Being a South Florida resident, I practically watched this whole sad story unfold right before my very eyes. It almost seems surreal that this whole saga happened. I, like many Americans, had conflicting emotions and there seemed to be no easy answer to it. Nevertheless, I was eager to watch the movie when it came out. Although this movie has some good quality acting, there are serious faults with it.

This movie could've been a hell of a lot better if Fox had actually taken the time to really write a good screenplay. This is the film's major flaw. The film tries to cram in so much detail in a two hour time frame that the sequence of events becomes confusing at times. There were so many twists and turns to the real life drama that it should've been done as a two-part miniseries. Apparently, the powers-at-be at Fox were so eager to be the first to do a film on the story that they didn't care to really develop a good, cohesive screenplay. It's a shame too because the caliber of actors in the film is extraordinary, and they do the best they can with a lackluster script.

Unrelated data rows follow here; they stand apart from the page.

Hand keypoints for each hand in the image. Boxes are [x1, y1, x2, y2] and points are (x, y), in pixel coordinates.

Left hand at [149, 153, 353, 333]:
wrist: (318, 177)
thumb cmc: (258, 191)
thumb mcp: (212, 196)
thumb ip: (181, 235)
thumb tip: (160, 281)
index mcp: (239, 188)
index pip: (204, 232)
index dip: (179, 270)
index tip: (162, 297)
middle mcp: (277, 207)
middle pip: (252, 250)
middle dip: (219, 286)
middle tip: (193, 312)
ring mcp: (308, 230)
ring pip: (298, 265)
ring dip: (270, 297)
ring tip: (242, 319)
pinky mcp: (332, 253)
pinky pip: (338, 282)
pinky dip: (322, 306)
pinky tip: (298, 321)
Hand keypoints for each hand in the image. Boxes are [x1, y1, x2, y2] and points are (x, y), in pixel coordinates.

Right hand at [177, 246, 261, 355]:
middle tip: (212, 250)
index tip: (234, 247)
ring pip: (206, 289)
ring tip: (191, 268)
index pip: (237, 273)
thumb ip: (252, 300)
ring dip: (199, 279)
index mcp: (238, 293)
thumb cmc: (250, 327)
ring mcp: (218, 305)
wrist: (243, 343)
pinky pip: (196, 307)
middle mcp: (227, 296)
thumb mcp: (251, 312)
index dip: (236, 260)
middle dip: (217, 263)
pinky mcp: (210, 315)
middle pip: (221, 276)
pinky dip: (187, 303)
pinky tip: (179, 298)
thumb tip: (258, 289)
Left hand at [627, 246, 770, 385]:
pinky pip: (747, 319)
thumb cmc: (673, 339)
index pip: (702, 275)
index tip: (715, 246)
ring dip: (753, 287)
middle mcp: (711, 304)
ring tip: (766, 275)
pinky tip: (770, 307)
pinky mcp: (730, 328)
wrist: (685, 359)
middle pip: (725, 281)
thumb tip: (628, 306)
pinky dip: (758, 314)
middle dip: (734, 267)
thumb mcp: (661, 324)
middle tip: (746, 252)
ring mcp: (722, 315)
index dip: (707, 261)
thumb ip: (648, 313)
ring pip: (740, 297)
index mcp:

The acting performances here are solid and gripping, most notably Esai Morales as Elian's devoted dad and Miguel Sandoval as the great-uncle Lazaro. The performance of Laura Herring as the anguished cousin was also decent, although there were moments were her portrayal seemed to be way over the top particularly towards the end of the film. Alan Rachins also gives a worthy performance as the Miami family's attorney.

To its credit, the movie does try its best to present the story from a neutral perspective, allowing the viewers to sympathize with both the father and the Miami relatives. That in itself is remarkable given the nature of a story that could easily slant one way or the other.

Overall, the movie could've been better but it is still somewhat watchable. My rating is 5.8 out of 10.